While the proliferation of smart appliances and networked homes has been cumbersome and disenchanting, the Internet of Things might be better understood as a revolution that will reshape industry long before it transforms the household.

In their report The Internet of Things: Mapping the value beyond the hype, the McKinsey Global Institute estimates that IoT will create 11 trillion dollars of value by the year 2025.
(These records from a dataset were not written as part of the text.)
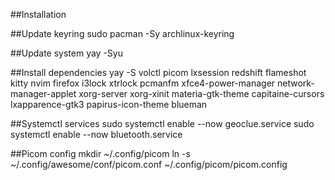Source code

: ##Installation

##Update keyring
sudo pacman -Sy archlinux-keyring

##Update system
yay -Syu

##Install dependencies
yay -S volctl picom lxsession redshift flameshot kitty nvim firefox i3lock xtrlock pcmanfm xfce4-power-manager network-manager-applet xorg-server xorg-xinit materia-gtk-theme capitaine-cursors lxapparence-gtk3 papirus-icon-theme blueman

##Systemctl services
sudo systemctl enable --now geoclue.service
sudo systemctl enable --now bluetooth.service

##Picom config
mkdir ~/.config/picom
ln -s ~/.config/awesome/conf/picom.conf ~/.config/picom/picom.config
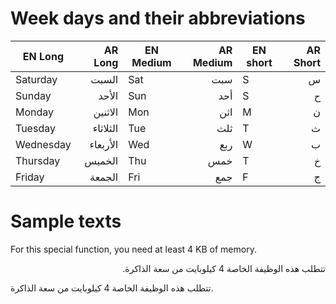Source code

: # Week days and their abbreviations

|EN Long|AR Long|EN Medium|AR Medium|EN short|AR Short|
|-|-:|-|-:|-|-:|
|Saturday|السبت|Sat|سبت|S|س|
|Sunday|الأحد|Sun|أحد|S|ح|
|Monday|الاثنين|Mon|اثن|M|ن|
|Tuesday|الثلاثاء|Tue|ثلث|T|ث|
|Wednesday|الأربعاء|Wed|ربع|W|ب|
|Thursday|الخميس|Thu|خمس|T|خ|
|Friday|الجمعة|Fri|جمع|F|ج|

# Sample texts

For this special function, you need at least 4 KB of memory.

<p dir="rtl">تتطلب هذه الوظيفة الخاصة 4 كيلوبايت من سعة الذاكرة.</p>

تتطلب هذه الوظيفة الخاصة 4 كيلوبايت من سعة الذاكرة.
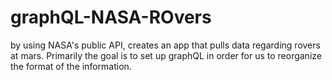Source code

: # graphQL-NASA-ROvers

by using NASA's public API, creates an app that pulls data regarding rovers at mars.
Primarily the goal is to set up graphQL in order for us to reorganize the format of the information.
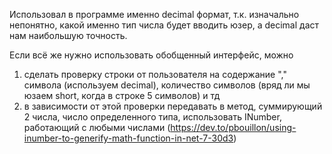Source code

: Использовал в программе именно decimal формат, т.к. изначально непонятно, какой именно тип числа будет вводить юзер, а decimal даст нам наибольшую точность.

Если всё же нужно использовать обобщенный интерфейс, можно

1) сделать проверку строки от пользователя на содержание "," символа (используем decimal), количество символов (вряд ли мы юзаем short, когда в строке 5 символов) и тд
2) в зависимости от этой проверки передавать в метод, суммирующий 2 числа, число определенного типа, использовать INumber, работающий с любыми числами (https://dev.to/pbouillon/using-inumber-to-generify-math-function-in-net-7-30d3)

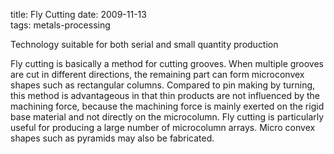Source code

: title: Fly Cutting
date: 2009-11-13  
tags: metals-processing

Technology suitable for both serial and small quantity production

Fly cutting is basically a method for cutting grooves. When multiple grooves are cut in different directions, the remaining part can form microconvex shapes such as rectangular columns. Compared to pin making by turning, this method is advantageous in that thin products are not influenced by the machining force, because the machining force is mainly exerted on the rigid base material and not directly on the microcolumn. Fly cutting is particularly useful for producing a large number of microcolumn arrays. Micro convex shapes such as pyramids may also be fabricated.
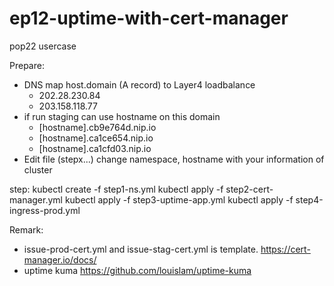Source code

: # ep12-uptime-with-cert-manager
 pop22 usercase

Prepare: 
- DNS map host.domain (A record) to Layer4 loadbalance
    - 202.28.230.84
    - 203.158.118.77
- if run staging can use hostname on this domain
    - [hostname].cb9e764d.nip.io
    - [hostname].ca1ce654.nip.io
    - [hostname].ca1cfd03.nip.io
- Edit file (stepx...) change namespace, hostname with your information of cluster

step:
kubectl create -f step1-ns.yml
kubectl apply -f step2-cert-manager.yml
kubectl apply -f step3-uptime-app.yml
kubectl apply -f step4-ingress-prod.yml

Remark:
- issue-prod-cert.yml and issue-stag-cert.yml is template.
https://cert-manager.io/docs/
- uptime kuma
https://github.com/louislam/uptime-kuma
The term Kaizen provides us with a useful antidote:
More than thirty years ago, Japanese auto-manufacturers, namely Toyota, had begun to surpass the quality and profitability of General Motors. In the early 1980s, John Shook got a job with Toyota so that he might learn what management and production techniques gave Toyota their competitive advantage. The most remarkable discovery was the culture of “
kaizen”. Unlike the contentious environment of American manufacturing plants where management and laborers were at odds with each other, the Toyota plant had created a cooperative environment that continuously solicited and awarded employee feedback. If a line worker noticed an inefficiency or had a suggestion for improvement, the plant celebrated the idea and often implemented the changes on the very same day.

The Lesson is Here

An average manufacturing facility employs thousands of people. Toyota built their success upon the data and feedback of thousands of workers who vigilantly sought out improvement opportunities. Now, imagine; in a plant where there are twice as many machines as there are workers imagine if all those machines could provide feedback, even more, imagine if those machines could act and evolved according to their own feedback and data.
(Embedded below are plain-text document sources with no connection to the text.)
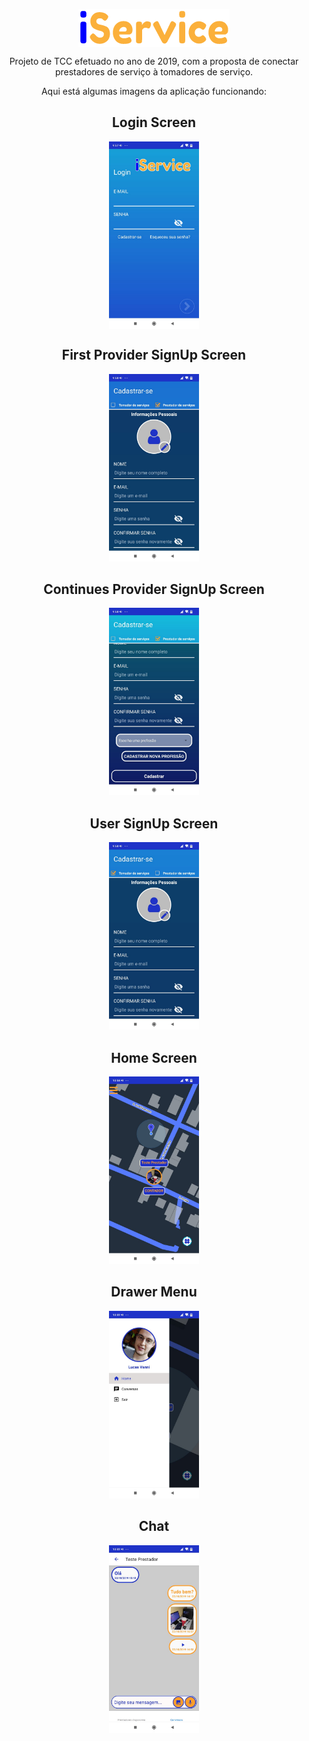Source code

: <p align="center">
    <img src="https://raw.githubusercontent.com/LucasVanni/iService/master/src/components/Logo/images/IService@1x.png?raw=true" align="center" alt="LoginScreen" />
</p>

<p align="center">
  Projeto de TCC efetuado no ano de 2019, com a proposta de conectar prestadores de serviço à tomadores de serviço.
</p>


<p align="center">
    Aqui está algumas imagens da aplicação funcionando:
</p>

<h2 align="center">Login Screen</h2>

<p align="center">
    <img src="https://raw.githubusercontent.com/LucasVanni/iService/master/ImagesForMarkdownFile/LoginScreen.jpeg?raw=true" align="center" height="300" alt="LoginScreen" />
</p>

<h2 align="center">First Provider SignUp Screen</h2>

<p align="center">
    <img src="https://raw.githubusercontent.com/LucasVanni/iService/master/ImagesForMarkdownFile/ProviderSignUpScreen.jpeg?raw=true" height="300" alt="Provider SignUp" />
</p>


<h2 align="center">Continues Provider SignUp Screen</h2>

<p align="center">
    <img src="https://raw.githubusercontent.com/LucasVanni/iService/master/ImagesForMarkdownFile/ProviderSignUpScreen2.jpeg?raw=true" height="300" alt="Provider SignUp part 2" />
</p>


<h2 align="center">User SignUp Screen</h2>

<p align="center">
    <img src="https://raw.githubusercontent.com/LucasVanni/iService/master/ImagesForMarkdownFile/UserSignUpScreen.jpeg?raw=true" height="300" alt="User SignUp" />
</p>



<h2 align="center">Home Screen</h2>

<p align="center">
    <img src="https://raw.githubusercontent.com/LucasVanni/iService/master/ImagesForMarkdownFile/HomeScreen.jpeg?raw=true" height="300" alt="Home Screen" />
</p>

<h2 align="center">Drawer Menu</h2>

<p align="center">
    <img src="https://raw.githubusercontent.com/LucasVanni/iService/master/ImagesForMarkdownFile/DrawerMenu.jpeg?raw=true" height="300" alt="Drawer Menu" />
</p>

<h2 align="center">Chat</h2>

<p align="center">
    <img src="https://raw.githubusercontent.com/LucasVanni/iService/master/ImagesForMarkdownFile/Chat.jpeg?raw=true" height="300" alt="Chat" />
</p>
This is the frontier for the Internet of Things. Smart bearings, intelligent hydraulics, and insightful lasers.

While the benefits of connected household devices are marginal, the value created by smart industrial equipment will save and generate trillions in value over the next decade.

Smart Toilets

These and countless other industrial uses of the IoT will generate a third of the estimated $11 trillion value of the Internet of Things by 2025, according to a study by Mckinsey. But the impact of the IoT will be felt well before then. A study by research firm Gartner concluded that 43% of organizations are already using the IoT or are planning to implement IoT strategies within the year. Gartner also forecasts that 6.4 billion connected things will be in use worldwide by the end of 2016, with that number rising to 11.4 billion by 2018.
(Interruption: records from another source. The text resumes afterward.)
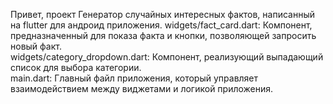 Привет, проект Генератор случайных интересных фактов, написанный на flutter для андроид приложения. 
widgets/fact_card.dart: Компонент, предназначенный для показа факта и кнопки, позволяющей запросить новый факт.  
widgets/category_dropdown.dart: Компонент, реализующий выпадающий список для выбора категории.  
main.dart: Главный файл приложения, который управляет взаимодействием между виджетами и логикой приложения.
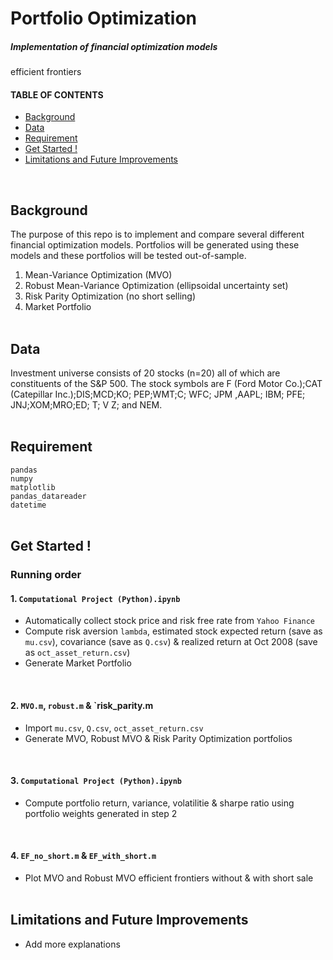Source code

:# Portfolio Optimization 

##### Implementation of financial optimization models
efficient frontiers
</br>

#### TABLE OF CONTENTS 
- [Background](#background) 
- [Data](#data) 
- [Requirement](#requirement)
- [Get Started !](#Get-Started-!)
- [Limitations and Future Improvements](#Limitations-and-Future-Improvements)
 <br/>

## Background
 
The purpose of this repo is to implement and compare several different financial optimization models. 
Portfolios will be generated using these models and these portfolios will be tested out-of-sample. 
1. Mean-Variance Optimization (MVO)
2. Robust Mean-Variance Optimization (ellipsoidal uncertainty set)
3. Risk Parity Optimization (no short selling)
4. Market Portfolio
</br> </br> 

 
## Data
Investment universe consists of 20 stocks (n=20) all of which are constituents of the S&P 500. The stock symbols are
F (Ford Motor Co.);CAT (Catepillar Inc.);DIS;MCD;KO; PEP;WMT;C; WFC; JPM ,AAPL; IBM; PFE; JNJ;XOM;MRO;ED; T; V Z; and NEM.
</br> </br>  
 
 
## Requirement
`pandas` </br>
`numpy` </br>
`matplotlib` </br>
`pandas_datareader` </br>
`datetime`
</br> </br> 
 
 
## Get Started !

### Running order  

#### 1. `Computational Project (Python).ipynb`
- Automatically collect stock price and risk free rate from `Yahoo Finance`
- Compute risk aversion `lambda`, estimated stock expected return (save as `mu.csv`), covariance (save as `Q.csv`) & realized return at Oct 2008 (save as `oct_asset_return.csv`)
- Generate Market Portfolio 
</br>

#### 2.	`MVO.m`, `robust.m` & `risk_parity.m
- Import  `mu.csv`, `Q.csv`, `oct_asset_return.csv`
- Generate MVO, Robust MVO & Risk Parity Optimization portfolios 
</br>

#### 3.	`Computational Project (Python).ipynb`
- Compute portfolio return, variance, volatilitie & sharpe ratio using portfolio weights generated in step 2
</br>

#### 4.	`EF_no_short.m` & `EF_with_short.m`
- Plot MVO and Robust MVO efficient frontiers without & with short sale
</br></br>

## Limitations and Future Improvements
- Add more explanations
The fast-rising mountain of IoT data doesn’t exist in isolation. It all has to be stored and processed somewhere—on servers and storage devices in businesses, in the cloud, and, increasingly, in homes. That’s why all of those newly connected devices represent new vulnerabilities to data loss due to system failures, accidents, hackers, and viruses. And these vulnerabilities all boil down to one main risk factor: the possibility of crucial data becoming unavailable.

What happens when a wind farm is unable to adjust output in response to renewable energy prices going negative, something that can happen in a volatile energy market, like Californias? Or what about when, because of missing data, a plant manager’s smartphone can’t report that a motor on an industrial crane is about to burn out?

Fortunately, with robust backup solutions in place, nothing much—the interruption in the flow of data is minimal.

Backup Solutions

Strong backup solutions make data always available, no matter what, by protecting data on devices and servers and providing the means to seamlessly restore that data, if necessary. What’s more: such systems offer continuous accessibility and visibility by backing up critical data wherever it happens to reside—whether it’s in the cloud, on-premises, or in a hybrid of both.

Which is why backup is just as critical to the success of IoT-connected operations as the sensors, servers, and devices on the network. Backup keeps the river of data flowing, so that cranes can keep lifting; windmills keep spinning; workers stay safe, and yes, in ever-greater numbers, homes stay connected.